Processing of any natural language requires analysis to be done at multiple levels like word-level,
phrase-level, sentence-level, semantic-level and higher levels of pragmatic and discourse. In this work
we are presenting our efforts of making new advancements at the sentence level, which in linguistics
terms, is regarded as Syntactic Parsing. Syntactic parsing involves establishing relations between different
words of a sentence to convey the possible meaning.
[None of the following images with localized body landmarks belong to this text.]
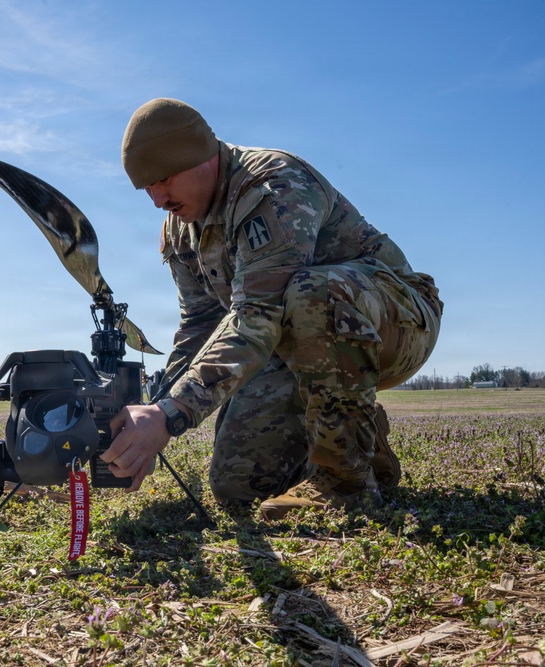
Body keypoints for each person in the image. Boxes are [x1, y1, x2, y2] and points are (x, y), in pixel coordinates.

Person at [100, 98, 443, 519]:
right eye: (146, 188)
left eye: (163, 179)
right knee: (237, 486)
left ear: (200, 156)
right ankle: (364, 442)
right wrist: (150, 418)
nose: (157, 199)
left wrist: (169, 416)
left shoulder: (273, 185)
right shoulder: (180, 229)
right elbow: (200, 327)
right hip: (290, 343)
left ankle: (345, 484)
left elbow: (257, 314)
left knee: (312, 291)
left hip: (396, 321)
Indian languages are morphologically rich and exhibit free-word order (MoR-FWO). Dependency
Parsing, a type of syntactic parsing is better suited to such languages. Our efforts start from delivering
a state-of-the-art Hindi Dependency Parsing system through the platform provided in the form of a
shared task (Sharma et al., 2012). We employed a data-driven transition-based statistical system (Malt
Parser), trained on Hindi Dependency Treebank (Bhatt et al., 2009; Palmer et al., 2009). Error-analysis
performed in the task, helped us to target the problems in a more specific manner.
In the next phase, to target some of the problems like case ambiguity, data sparsity, lack of case
marker, etc., we aided the process of dependency parsing by enriching the training model with semantic
information. The information is extracted automatically from a rich lexical resource, Hindi Word-
Net (Narayan et al., 2002). Learning from the insights obtained in this advancement process, we moved
to another well-established approach, Ensembling. Ensembling works on the principle of exploiting diversity
of multiple parsing systems and combining their strengths to improve the parsing performance.
We explored two ensembling approaches namely, re-parsing algorithms and word-by-word voting, using
six different weighting strategies to combine six algorithmic variants of Malt parser. Improvements
had been observed in the second approach.
After establishing a systematic comparison between both the techniques of ensembling, we obtained
the lead to search for better weighting strategy to improve ensembling. The search ended with Parse
Quality Estimation (PQE) score. Adapting the work done in the past, we extended this functionality
for our purpose of performing ensembling. The approach, which has failed earlier, has now shown
improvements. Further, we also expanded the scope of PQE score for dependency arcs (attachment) to
capture confusion made by the oracle in the parsing system. The functionality had also been extended
for Joint prediction of both arcs and labels simultaneously. To prove the efficacy of the approach, we implemented several real-world applications of PQE score. Finally, we proposed a robust evaluation
framework in terms of Domain Adaptability (DA) and Inter-Language Portability (ILP), to better judge
the effectiveness of Hindi Dependency Parser. During this evaluation process, using the property of
portability, we also built dependency parsers for two of the Dravidian languages: Tamil and Telugu,
which can be integrated easily in real world NLP systems like Machine Translation.